VW will begin production in Chattanooga in March, with dealers to start receiving Passats in June and July, according to the automaker.
Volkswagen's Chattanooga-made Passat is expected to be sold not just in North America but in Korea and possibly the Middle East.
Jonathan Browning, chief executive of Volkswagen Group of America, told Automotive News that sales of the sedan won't be limited to just the United States, Canada and Mexico.
Production of the all-new Passat is slated to start at the $1 billion Chattanooga factory next month.
Michelle Krebs, senior analyst for Edmunds.com, said it's not uncommon for German auto companies with U.S. plants to export overseas.
She said that BMW's Spartanburg, S.C., plant just started making the X3 sport utility vehicle, and much of that production is intended for outside the U.S.
The Mercedes-Benz plant in Vance, Ala., is gearing up to produce the next generation C class sedan, and some of that is slated for export, Krebs said.
"It's a good move," she said about VW's plans. "It's part of a bigger trend."

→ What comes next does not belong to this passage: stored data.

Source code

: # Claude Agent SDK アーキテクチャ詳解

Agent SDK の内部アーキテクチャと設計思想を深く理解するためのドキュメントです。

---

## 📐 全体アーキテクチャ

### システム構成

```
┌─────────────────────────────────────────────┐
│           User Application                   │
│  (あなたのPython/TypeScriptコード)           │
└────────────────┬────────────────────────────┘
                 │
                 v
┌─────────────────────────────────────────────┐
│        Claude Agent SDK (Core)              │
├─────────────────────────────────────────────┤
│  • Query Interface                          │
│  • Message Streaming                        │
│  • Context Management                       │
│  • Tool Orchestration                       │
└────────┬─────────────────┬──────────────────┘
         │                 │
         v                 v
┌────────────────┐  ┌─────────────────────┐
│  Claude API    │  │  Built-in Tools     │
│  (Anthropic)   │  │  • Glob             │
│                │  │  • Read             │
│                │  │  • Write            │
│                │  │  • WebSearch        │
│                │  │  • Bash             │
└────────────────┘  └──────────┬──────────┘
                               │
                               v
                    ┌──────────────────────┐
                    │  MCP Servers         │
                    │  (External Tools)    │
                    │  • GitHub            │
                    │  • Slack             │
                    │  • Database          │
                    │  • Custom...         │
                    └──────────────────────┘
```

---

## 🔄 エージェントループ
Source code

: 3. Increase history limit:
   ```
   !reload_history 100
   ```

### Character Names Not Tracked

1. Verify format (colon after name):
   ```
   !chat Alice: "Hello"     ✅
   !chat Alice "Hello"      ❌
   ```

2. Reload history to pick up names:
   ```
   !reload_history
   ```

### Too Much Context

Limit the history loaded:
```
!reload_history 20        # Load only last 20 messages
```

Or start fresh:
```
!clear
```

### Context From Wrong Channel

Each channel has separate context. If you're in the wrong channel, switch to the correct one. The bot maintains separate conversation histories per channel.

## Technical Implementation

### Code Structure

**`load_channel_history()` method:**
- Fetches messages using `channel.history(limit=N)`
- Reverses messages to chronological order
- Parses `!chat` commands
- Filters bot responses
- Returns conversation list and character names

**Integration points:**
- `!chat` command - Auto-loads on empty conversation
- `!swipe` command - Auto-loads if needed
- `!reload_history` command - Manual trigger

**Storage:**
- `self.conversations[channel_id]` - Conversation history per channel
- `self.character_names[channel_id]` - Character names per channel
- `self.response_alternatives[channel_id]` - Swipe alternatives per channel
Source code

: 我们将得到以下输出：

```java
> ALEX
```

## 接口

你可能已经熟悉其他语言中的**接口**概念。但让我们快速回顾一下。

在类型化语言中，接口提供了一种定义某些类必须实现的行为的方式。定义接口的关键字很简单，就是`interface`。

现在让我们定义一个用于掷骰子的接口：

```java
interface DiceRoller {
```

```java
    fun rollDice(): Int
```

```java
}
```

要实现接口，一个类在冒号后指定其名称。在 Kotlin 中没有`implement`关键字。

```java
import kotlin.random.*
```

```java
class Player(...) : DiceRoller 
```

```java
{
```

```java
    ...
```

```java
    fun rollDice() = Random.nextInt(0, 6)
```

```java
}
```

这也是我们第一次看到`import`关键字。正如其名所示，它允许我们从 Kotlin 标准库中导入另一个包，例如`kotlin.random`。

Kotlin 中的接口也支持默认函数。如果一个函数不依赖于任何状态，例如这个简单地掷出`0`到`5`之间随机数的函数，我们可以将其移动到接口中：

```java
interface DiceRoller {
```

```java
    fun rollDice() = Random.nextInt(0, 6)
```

VW declined Thursday to expand on Browning's remarks.
But in an earlier request to activate the Chattanooga plant site as a foreign trade zone, the company projected that about 20 percent of the facility's shipments would be exported.
The plant is expected to produce 150,000 vehicles annually when fully ramped up.
Kreb said the Middle East may have been targeted because VW already sells well there and buyers tend to like larger vehicles. A key selling point of the new Passat is that it's larger than the vehicle it's replacing.
In terms of Korea, a new trade agreement is aimed at opening up that market, she said. Krebs said that could apply to VWs made in the U.S.
Frank Fischer, chief executive of VW's Chattanooga operations, said earlier that the first cars for customers will be produced in March.
He said a grand opening of the plant will be in the second quarter with dealer sales to begin in the third quarter.
While selling overseas could help boost carmaking at the plant, it also would smooth out production, Krebs said.
"If the market in the U.S. softens, you've got others to rely on," she said. "It's a hedge on that market."